This has been a truly devastating U.S. Supreme Court term for people suing large corporations and the lawyers who represent them. Here’s the unhappy (for plaintiffs) recap: The Court’s decision in AT&T v. Concepcion upholds mandatory arbitration clauses in consumer cases; Janus v. First Derivative Traders gives mutual funds a pass for their subsidiaries’ alleged misstatements to investors; Wal-Mart v. Dukes restricts broad employment discrimination class actions; and Pliva v. Mensing lets generic drug companies off the hook for state law product liability claims. All of these decisions have the effect of cutting off avenues of recovery against big businesses. And all of them—particularly this week’s one-two punch in Dukes and Mensing—have left plaintiffs-side lobbyists staggering.
Their inevitable next step, as folks from the American Association for Justice (AAJ) and the Alliance for Justice told OTC Friday, is to ask Congress to enact legislation that reverses the effects of the Supreme Court’s rulings. In Mensing, the majority opinion even anticipates that development. “We acknowledge the unfortunate hand that federal drug regulation has dealt Mensing, Demahy, and others similarly situated,” wrote Justice Clarence Thomas. “As always, Congress and the FDA retain the authority to change the law and regulations if they so desire.”
Senate Judiciary Committee chairman Patrick Leahy has already scheduled a hearing for next week entitled “Barriers to Justice and Accountability: How the Supreme Court’s Recent Rulings Will Affect Corporate Behavior,” at which the committee is expected to address the Concepcion, Dukes, and Janus fallout. In May, meanwhile, Minnesota Senator Al Franken reintroduced the Arbitration Fairness Act, which had kicked around in the last Congress, specifically to address “three disappointing [Supreme Court] decisions,” including Concepcion.

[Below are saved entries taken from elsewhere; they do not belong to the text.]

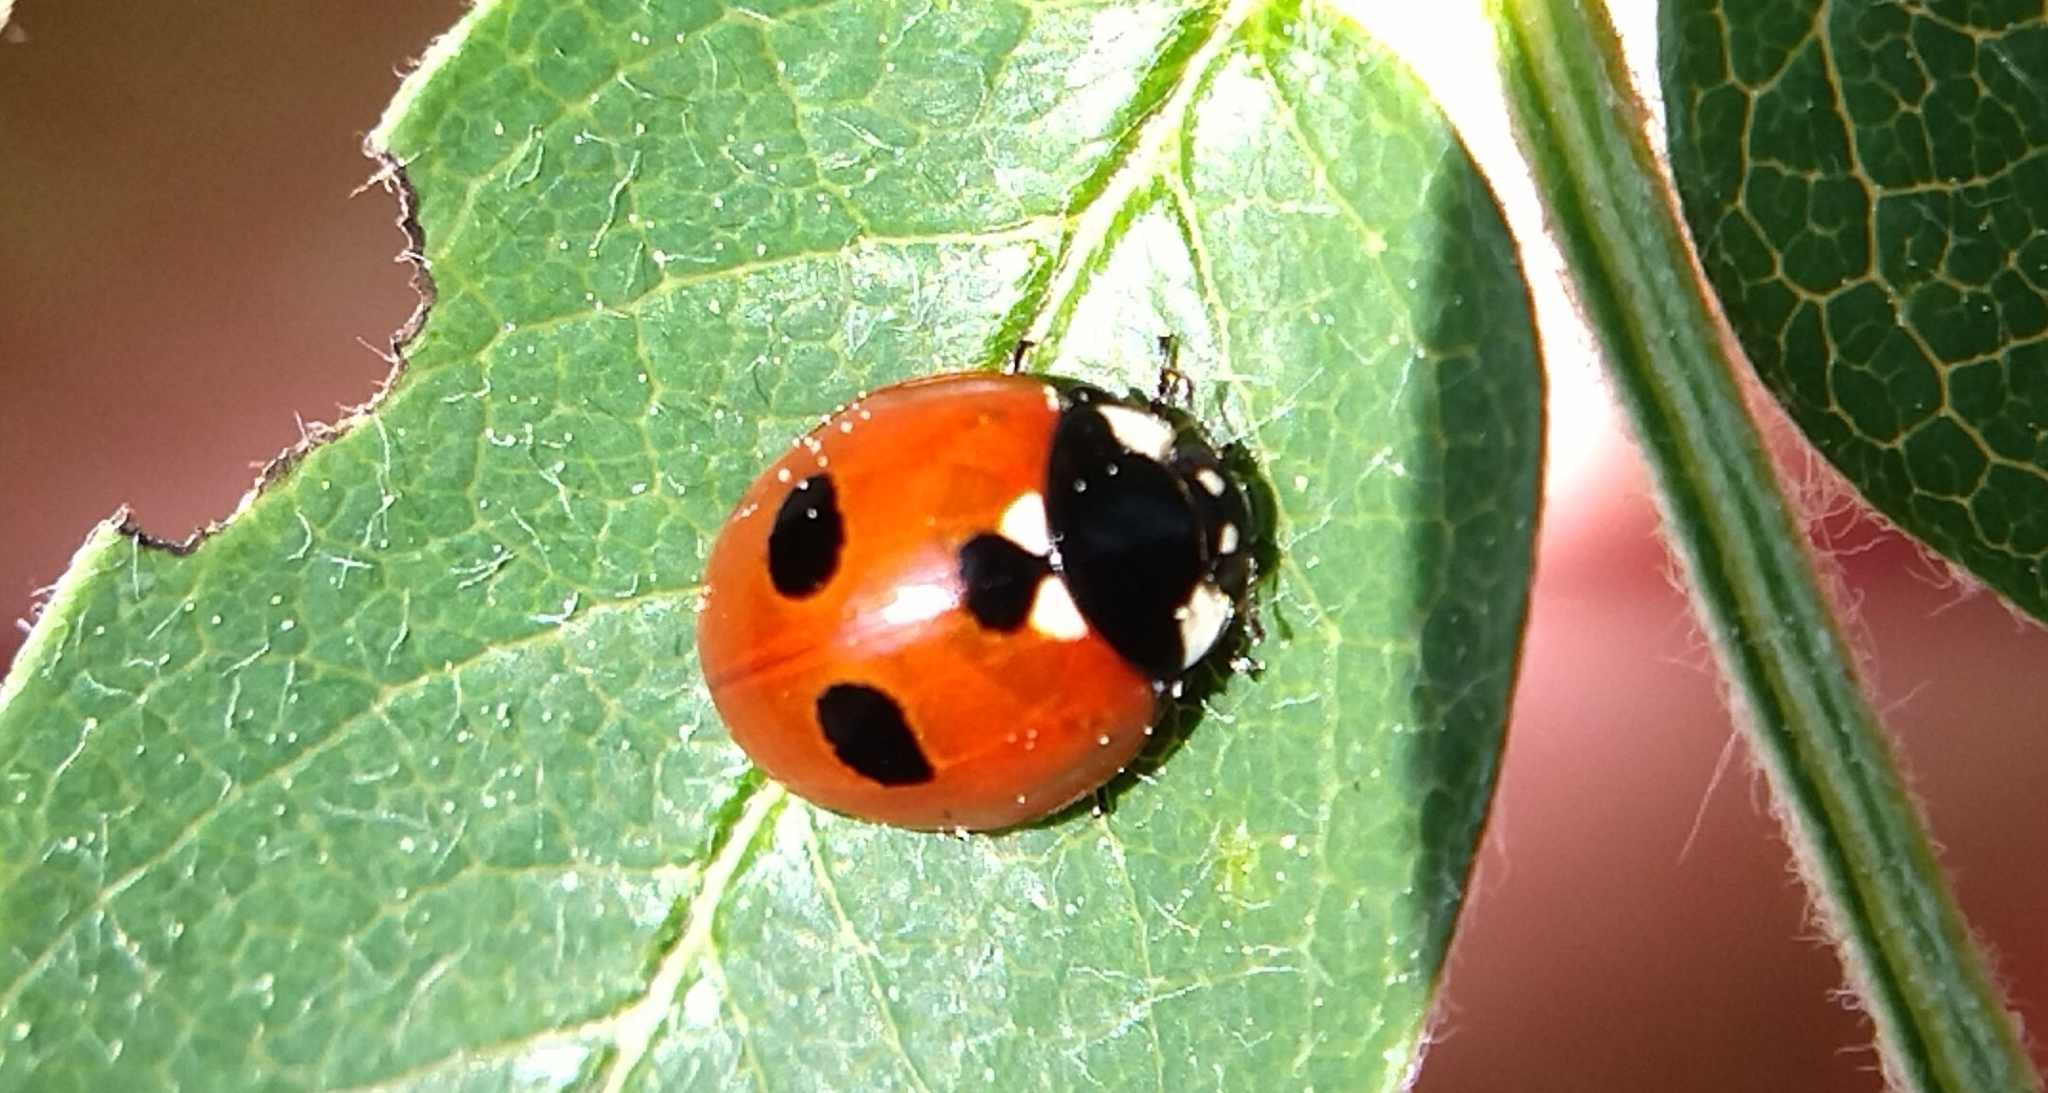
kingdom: Animalia
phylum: Arthropoda
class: Insecta
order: Coleoptera
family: Coccinellidae
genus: Coccinella
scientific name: Coccinella quinquepunctata
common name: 5-spot ladybird
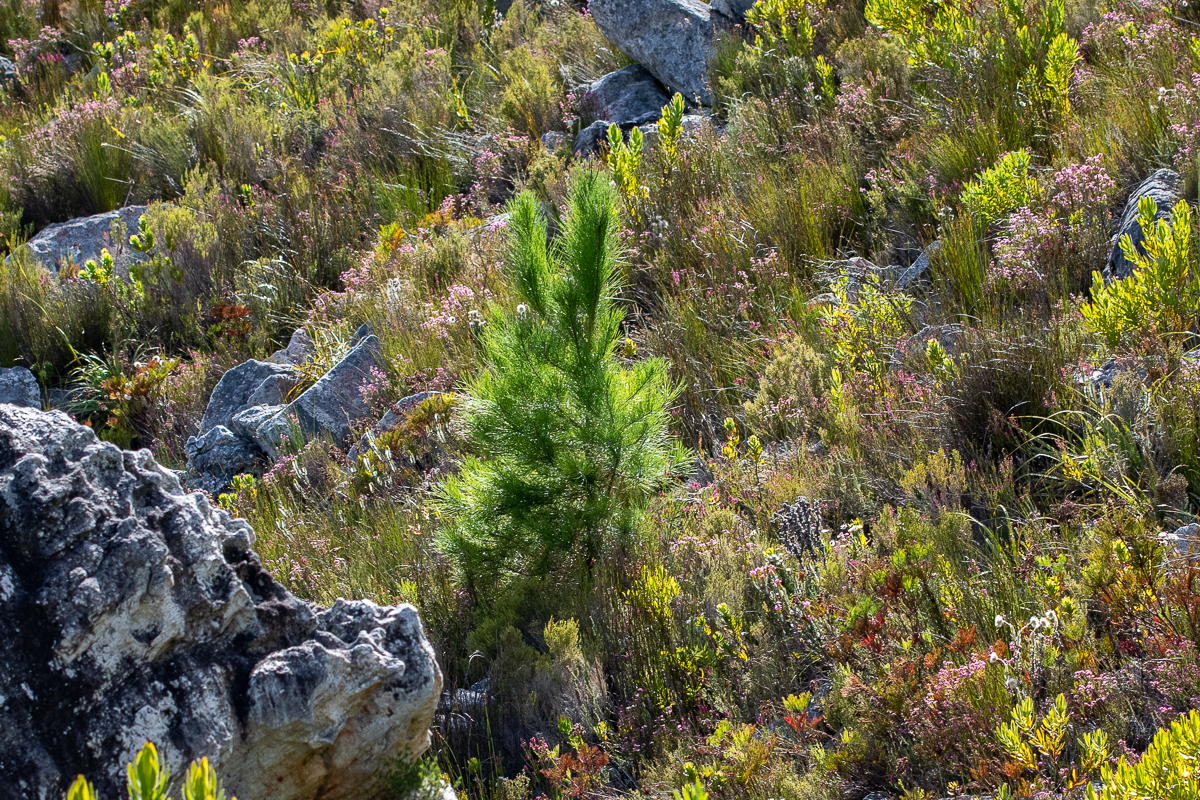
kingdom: Plantae
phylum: Tracheophyta
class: Pinopsida
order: Pinales
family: Pinaceae
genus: Pinus
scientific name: Pinus pinaster
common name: Maritime pine
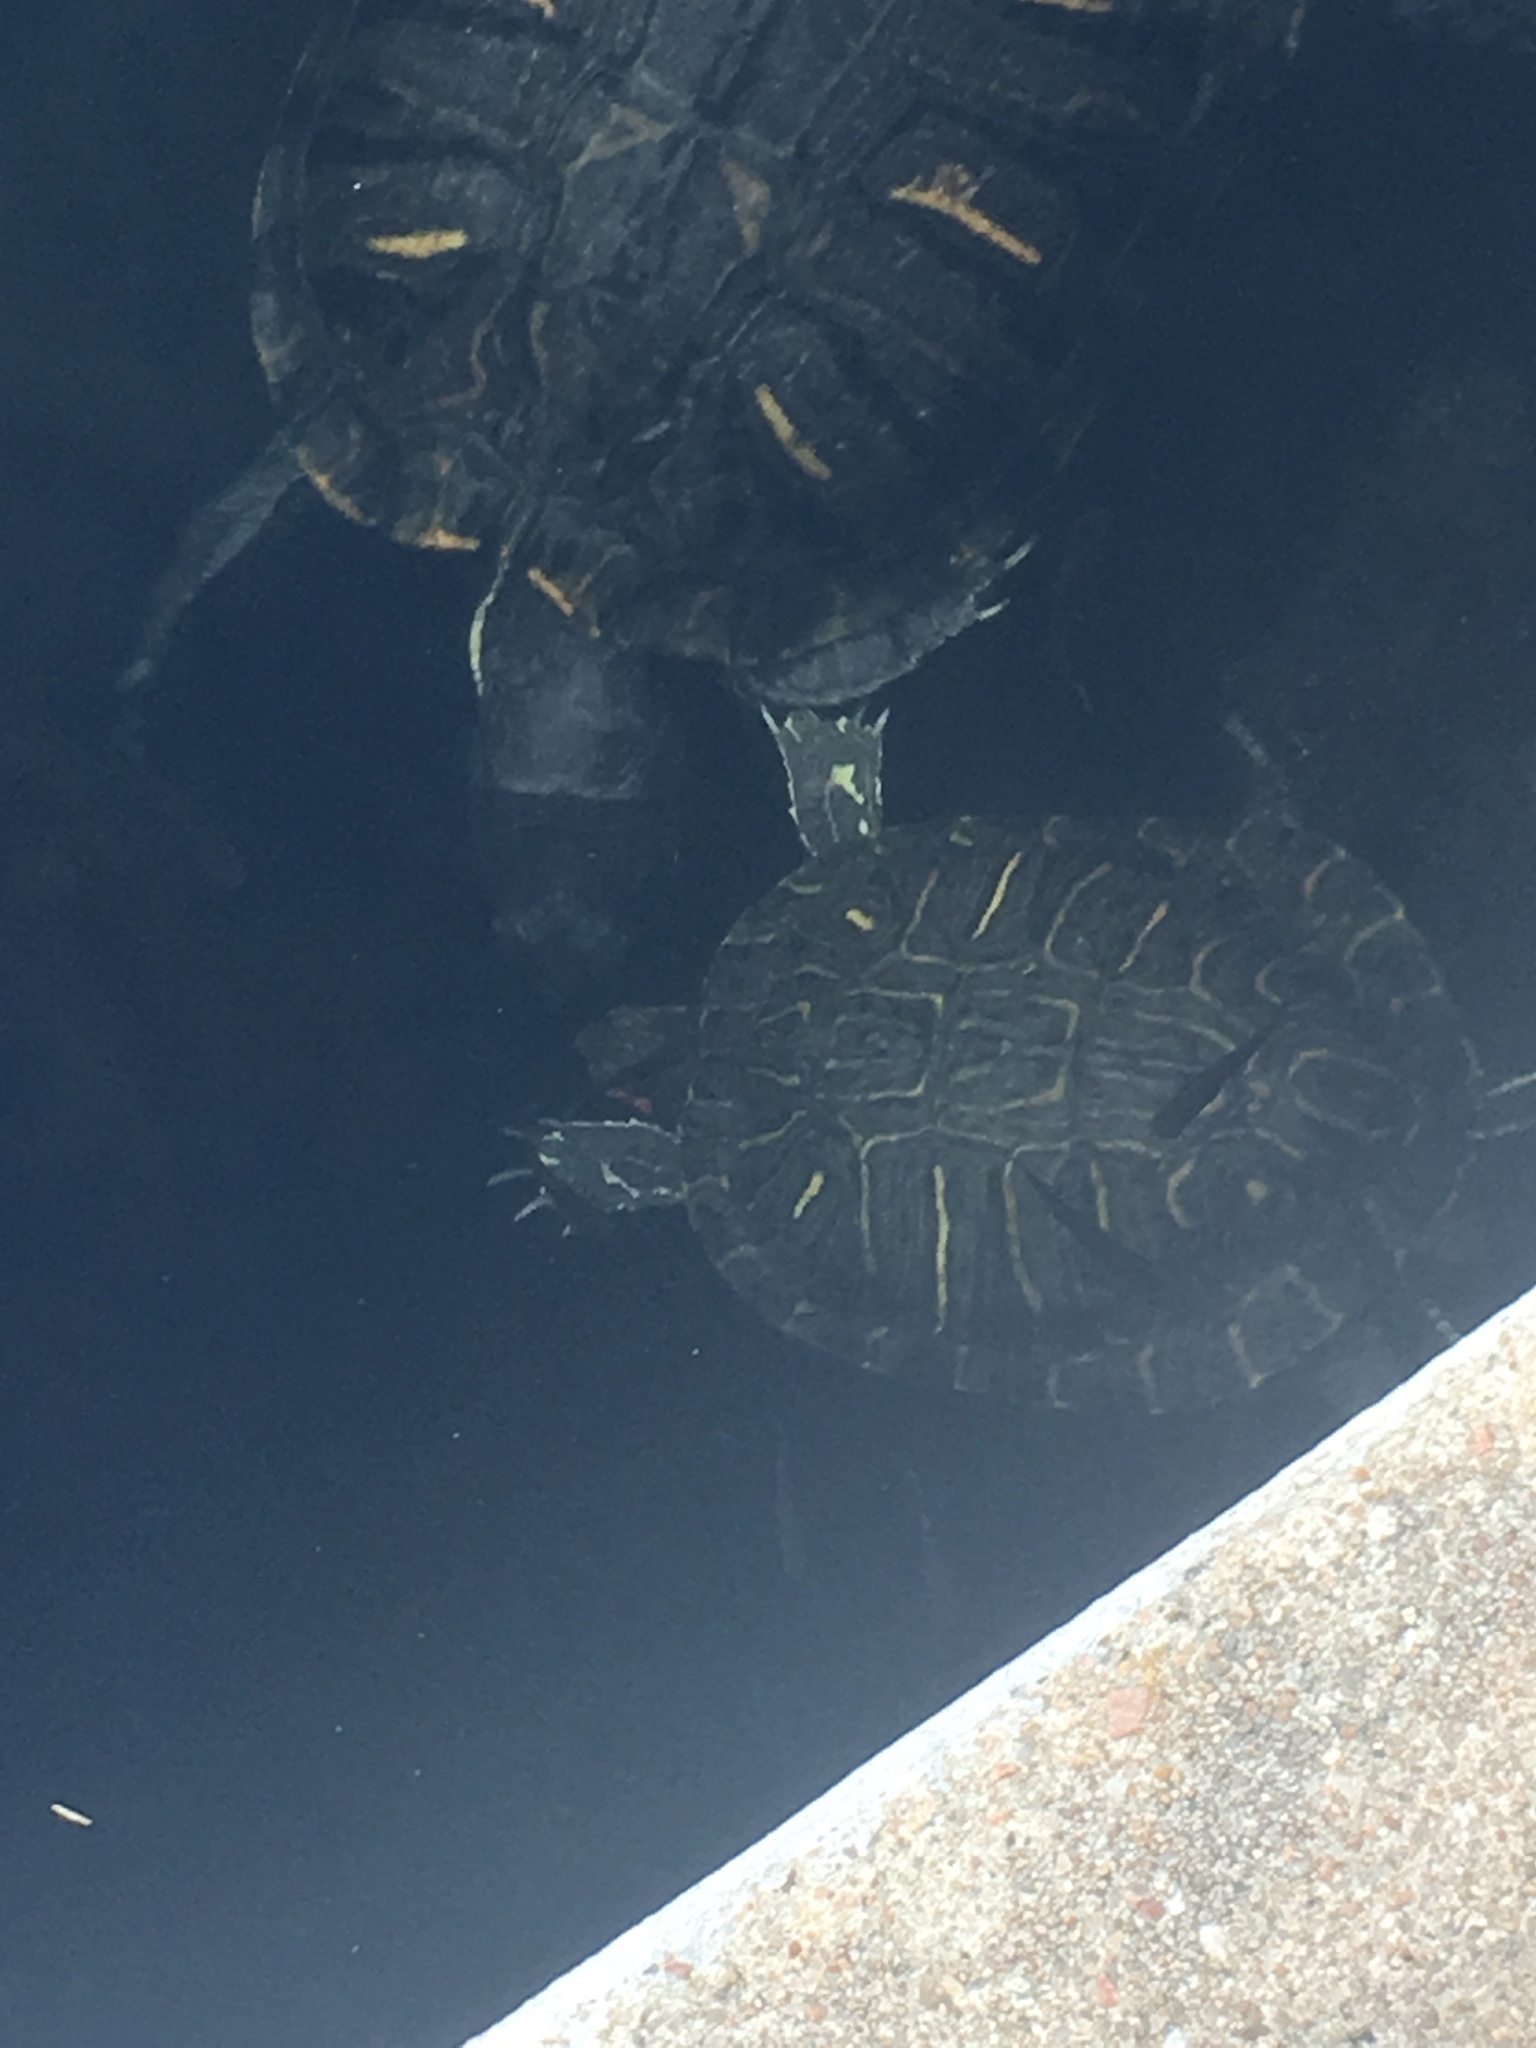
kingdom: Animalia
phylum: Chordata
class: Testudines
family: Emydidae
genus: Trachemys
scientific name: Trachemys scripta
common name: Slider
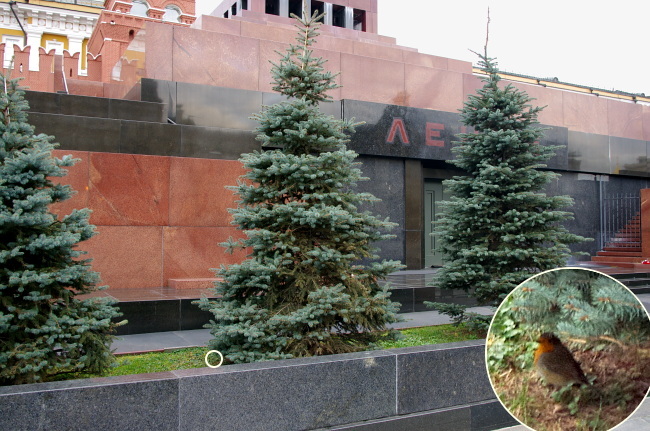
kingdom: Animalia
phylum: Chordata
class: Aves
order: Passeriformes
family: Muscicapidae
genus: Erithacus
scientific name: Erithacus rubecula
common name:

But looking at the recent history of legislative attempts to undo Supreme Court precedent doesn’t offer a whole lot of hopes for plaintiffs, as even the advocacy groups acknowledge. “Congress tends to be more driven by external events like an oil spill or airplace crash,” said AAJ policy director Susan Steinman. “This is not a situation Congress would fix very quickly.” (Steinman said AAJ is still analyzing what tack to take in mitigating the impact of the Court’s rulings.) Added Brian Sobel, the director of justice programs at the Alliance for Justice: “In this political climate, even if the Senate were to take up issues, would the Republicans in Congress go along? That seems unlikely.” (AFJ nevertheless intends to urge Congress to act, particular in the Mensing case.)
In recent history, according to class action authority John Beisner of Skadden, Arps, Slate, Meagher & Flom, there have been only four instances in which Congress managed to pass laws with the specific intention of reversing the effect of Supreme Court rulings. Two laws in the 1980s and one in the 1990s were designed to restore various civil rights. Most recently, the Lilly Ledbetter Fair Pay Act, the first law President Barack Obama signed when he took office, extended the statute of limitations for pay discrimination suits in a direct response to the Supreme Court’s ruling in the 2007 case Ledbetter v. Goodyear Tire.
“These are relatively rare examples,” Beisner said. “It’s pretty hard to do it….In the end, you’re talking about passing new legislation. That’s a daunting task.” It's particularly difficult, Beisner added, in a case like Dukes, in which the Court's decision is an interpretation of the rules of federal litigation, not of a law previously passed by Congress.
And, indeed, the halls of Congress are littered with the corpses of legislation that tried and failed to roll back Supreme Court rulings. Arlen Specter, the recently-retired Pennsylvania Senator, introduced bills to undo Stoneridge’s restrictions on suits against auditors and law firms that allegedly abetted securities fraud and the heightened pleading standards established by Iqbal and Twombly (in which the Court held that plaintiffs have to provide detailed allegations in their initial complaints). Neither went anywhere, even though House and Senate judiciary committees each held hearings to address whether the Supreme Court’s Iqbal standard has made it harder for plaintiffs to survive defense motions to dismiss.
For almost a year, the securities class action bar has been laboring in the wake of the Supreme Court’s ruling in Morrison v. National Australia Bank, trying to get Congress to reinstate a private right of action for U.S. investors in foreign-traded securities. Last summer’s Dodd-Frank Act addressed Morrison but fell far short of the hopes of the plaintiffs bar: The law called upon the Securities and Exchange Commission to conduct a study of Morrison’s impact. It also assigned a study on Stoneridge’s impact to the General Accounting Office.
As Lisa Rickard of the Institute for Legal Reform (an arm of the U.S. Chamber of Commerce) notes, a government study is a long way from a new law. And Rickard assured OTC Friday that her group plans to stand squarely in the way of any attempts to undo the Court’s latest rulings. “Trial lawyers and consumer groups tend to say the sky is falling and run to Congress,” she said. “You can count on the fact that we will vociferously protect the rule of law as laid down by the Supreme Court.”